To Produce Better Results, PHA Changes Its Ways

The following editorial was published on Sunday, September 22 in the Philadelphia Inquirer

The Philadelphia Housing Authority is moving on from "building beyond expectations," its theme for the last several years, and is committed to changing perceptions of the agency and being an exemplary partner, neighbor, and employer.

PHA's focus is now on its more than 80,000 residents, the sustainability of its housing stock, and ensuring that there is low-income housing for future generations. That means emphasizing three core principles: people, property, and partnerships.

While we have made progress on multiple fronts, the starting point is our residents. In my interactions with them, I have heard a common theme: They want to live in safe conditions, have gainful employment, and see opportunities for their children.

PHA's resident services department has taken two important initiatives. One was creating a task force to determine how best to create a safe living environment, which resulted in a commitment to hiring 60 new security officers, including PHA residents. The second was a review of our resident councils, the liaisons between clients and PHA, to ensure that all were in compliance with regulations and eligible for funding from the Department of Housing and Urban Development.

The focus then turned to education, which is critical to breaking the cycle of poverty that inhibits our residents from finding sustainable social and economic mobility. PHA created a nonprofit called PhillySEEDS (Self-Sufficiency, Employment, Empowerment, and Direct Services) to raise scholarship and social services funds. It is dedicated to advancing educational, economic, and social services opportunities for residents.

One of the group's first initiatives was the PHA Scholars Program. For this academic year, PhillySEEDS awarded $160,000 in scholarships to 36 PHA residents who are enrolled in higher-education institutions or trade schools, and distributed more than 2,500 book bags with supplies to children ages 4 to 17.

PHA is also securing new year-round after-school programming for its nearly 20,000 PHA residents between the ages of 7 and 17. These programs will emphasize mentoring, literacy and numeracy instruction, and tools for academic and social success. We want our residents on track to achieve their full potential.

The pre-apprenticeship program at PHA has also been restructured. While the previous program had hundreds of graduates, it did not result in real opportunities for its participants, specifically in getting sustainable union jobs and memberships. Of the 828 residents who graduated from the program since it began in 1999 - costing PHA about $3.2 million in just the last three years - fewer than 100 are currently employed. Under the new program, relaunched in July with the collaboration of local unions and city partners, every resident who completes the program will receive a union card and employment at PHA or with its partners, or receive technical support to start a business. PHA is also now providing transportation, child care, and other assistance to remove barriers to participation.

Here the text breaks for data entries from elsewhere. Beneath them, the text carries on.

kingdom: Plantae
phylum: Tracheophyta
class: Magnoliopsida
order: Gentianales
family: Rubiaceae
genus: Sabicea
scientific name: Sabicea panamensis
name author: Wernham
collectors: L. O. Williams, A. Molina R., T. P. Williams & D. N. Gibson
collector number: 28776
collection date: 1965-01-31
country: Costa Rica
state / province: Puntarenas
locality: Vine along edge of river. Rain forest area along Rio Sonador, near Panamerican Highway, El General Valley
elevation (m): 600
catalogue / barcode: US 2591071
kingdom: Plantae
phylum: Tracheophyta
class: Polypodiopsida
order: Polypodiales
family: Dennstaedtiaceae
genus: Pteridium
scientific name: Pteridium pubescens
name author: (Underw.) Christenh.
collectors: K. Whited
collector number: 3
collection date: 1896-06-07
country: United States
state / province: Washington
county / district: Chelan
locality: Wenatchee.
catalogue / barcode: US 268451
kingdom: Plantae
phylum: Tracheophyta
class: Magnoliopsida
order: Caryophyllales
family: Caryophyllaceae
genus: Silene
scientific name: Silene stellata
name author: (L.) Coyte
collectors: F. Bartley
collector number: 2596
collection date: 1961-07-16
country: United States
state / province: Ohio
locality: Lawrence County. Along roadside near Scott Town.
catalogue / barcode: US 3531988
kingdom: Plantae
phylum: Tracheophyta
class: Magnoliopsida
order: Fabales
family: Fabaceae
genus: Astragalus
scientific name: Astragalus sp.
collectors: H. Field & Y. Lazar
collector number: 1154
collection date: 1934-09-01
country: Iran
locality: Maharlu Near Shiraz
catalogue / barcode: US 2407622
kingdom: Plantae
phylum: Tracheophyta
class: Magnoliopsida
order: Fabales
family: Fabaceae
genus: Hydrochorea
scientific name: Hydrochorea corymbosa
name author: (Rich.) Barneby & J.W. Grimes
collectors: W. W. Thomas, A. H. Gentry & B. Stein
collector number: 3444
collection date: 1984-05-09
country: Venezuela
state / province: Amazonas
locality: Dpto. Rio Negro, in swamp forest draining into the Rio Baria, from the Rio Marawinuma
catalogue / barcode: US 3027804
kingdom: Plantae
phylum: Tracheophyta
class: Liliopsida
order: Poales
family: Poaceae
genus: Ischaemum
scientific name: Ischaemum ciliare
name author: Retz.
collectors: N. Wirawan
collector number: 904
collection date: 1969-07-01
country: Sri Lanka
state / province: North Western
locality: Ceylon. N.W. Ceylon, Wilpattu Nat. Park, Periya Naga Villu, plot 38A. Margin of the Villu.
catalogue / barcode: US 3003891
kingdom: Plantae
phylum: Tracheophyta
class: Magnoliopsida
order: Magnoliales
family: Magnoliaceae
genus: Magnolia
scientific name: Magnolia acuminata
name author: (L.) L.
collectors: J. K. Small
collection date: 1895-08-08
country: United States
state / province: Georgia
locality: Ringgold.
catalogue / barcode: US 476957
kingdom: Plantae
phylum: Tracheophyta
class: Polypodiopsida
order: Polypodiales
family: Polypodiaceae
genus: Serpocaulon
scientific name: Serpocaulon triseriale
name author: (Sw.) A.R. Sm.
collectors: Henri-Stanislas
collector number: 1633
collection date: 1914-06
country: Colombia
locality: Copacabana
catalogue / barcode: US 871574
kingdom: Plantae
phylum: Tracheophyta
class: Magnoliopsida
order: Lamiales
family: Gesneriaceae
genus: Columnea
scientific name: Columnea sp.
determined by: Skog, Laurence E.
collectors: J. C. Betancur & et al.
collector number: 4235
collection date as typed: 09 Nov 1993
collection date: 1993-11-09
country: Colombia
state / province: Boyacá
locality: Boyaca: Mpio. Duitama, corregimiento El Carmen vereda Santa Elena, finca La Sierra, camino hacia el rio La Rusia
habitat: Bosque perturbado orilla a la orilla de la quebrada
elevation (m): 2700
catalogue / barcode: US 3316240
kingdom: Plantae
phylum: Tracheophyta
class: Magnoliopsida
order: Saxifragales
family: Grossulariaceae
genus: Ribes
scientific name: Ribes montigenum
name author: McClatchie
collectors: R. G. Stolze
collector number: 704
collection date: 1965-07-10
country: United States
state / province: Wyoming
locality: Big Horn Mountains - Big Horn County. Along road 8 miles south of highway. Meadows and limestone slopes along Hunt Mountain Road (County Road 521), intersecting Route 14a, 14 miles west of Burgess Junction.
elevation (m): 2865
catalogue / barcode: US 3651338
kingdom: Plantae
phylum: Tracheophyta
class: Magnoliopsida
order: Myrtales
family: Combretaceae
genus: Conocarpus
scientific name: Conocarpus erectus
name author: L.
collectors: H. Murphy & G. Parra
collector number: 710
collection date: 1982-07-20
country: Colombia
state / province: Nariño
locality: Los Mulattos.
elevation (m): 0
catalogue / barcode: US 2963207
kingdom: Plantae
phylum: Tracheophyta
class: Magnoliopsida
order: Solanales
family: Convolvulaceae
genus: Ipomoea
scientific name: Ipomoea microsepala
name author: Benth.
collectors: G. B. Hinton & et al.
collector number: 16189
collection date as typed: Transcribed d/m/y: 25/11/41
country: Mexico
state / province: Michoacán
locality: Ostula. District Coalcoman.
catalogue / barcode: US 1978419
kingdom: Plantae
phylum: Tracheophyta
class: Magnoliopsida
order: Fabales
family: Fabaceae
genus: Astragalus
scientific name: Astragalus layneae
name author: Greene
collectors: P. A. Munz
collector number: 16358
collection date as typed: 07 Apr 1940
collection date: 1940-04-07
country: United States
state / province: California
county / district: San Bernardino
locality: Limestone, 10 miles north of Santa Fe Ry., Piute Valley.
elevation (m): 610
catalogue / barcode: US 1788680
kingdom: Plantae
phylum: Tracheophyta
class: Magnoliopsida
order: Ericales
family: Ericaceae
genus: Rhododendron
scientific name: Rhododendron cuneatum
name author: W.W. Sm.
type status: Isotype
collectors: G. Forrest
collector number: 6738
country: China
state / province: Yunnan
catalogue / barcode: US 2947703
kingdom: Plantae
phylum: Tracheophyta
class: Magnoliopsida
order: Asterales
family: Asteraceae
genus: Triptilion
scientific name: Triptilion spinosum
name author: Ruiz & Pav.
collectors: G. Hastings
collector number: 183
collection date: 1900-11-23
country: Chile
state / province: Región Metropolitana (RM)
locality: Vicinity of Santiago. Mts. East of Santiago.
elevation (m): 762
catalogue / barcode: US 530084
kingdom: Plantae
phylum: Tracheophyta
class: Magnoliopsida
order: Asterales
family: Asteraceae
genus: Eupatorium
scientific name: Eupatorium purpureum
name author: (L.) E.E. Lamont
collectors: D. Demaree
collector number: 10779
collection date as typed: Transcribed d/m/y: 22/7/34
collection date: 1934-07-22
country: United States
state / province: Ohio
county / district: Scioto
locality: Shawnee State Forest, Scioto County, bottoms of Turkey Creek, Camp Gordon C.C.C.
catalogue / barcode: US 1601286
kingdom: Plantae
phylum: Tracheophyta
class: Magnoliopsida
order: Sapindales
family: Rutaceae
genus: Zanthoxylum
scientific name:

Another area of improvement is PHA's online job bank. At our 13 computer labs, residents can create or upload resum├ęs, receive one-on-one feedback, or browse job opportunities created through contracts with PHA.

To improve reading and math skills and digital literacy, PHA is launching an adult education program. We have hired four instructors and created a mini-school for this improved program. Students will have access to well-equipped classrooms with modern technology, and PHA will partner with institutions like Cheyney and Drexel Universities and the Community College of Philadelphia to expand our capacity to deliver education services.

PHA has changed tremendously. It is doing things differently to produce exceptional results. The new PHA is building better lives, starting at home. It is looking to the future and the promise and opportunities that it holds for people who are willing to work hard and play a meaningful role in uplifting their own lives.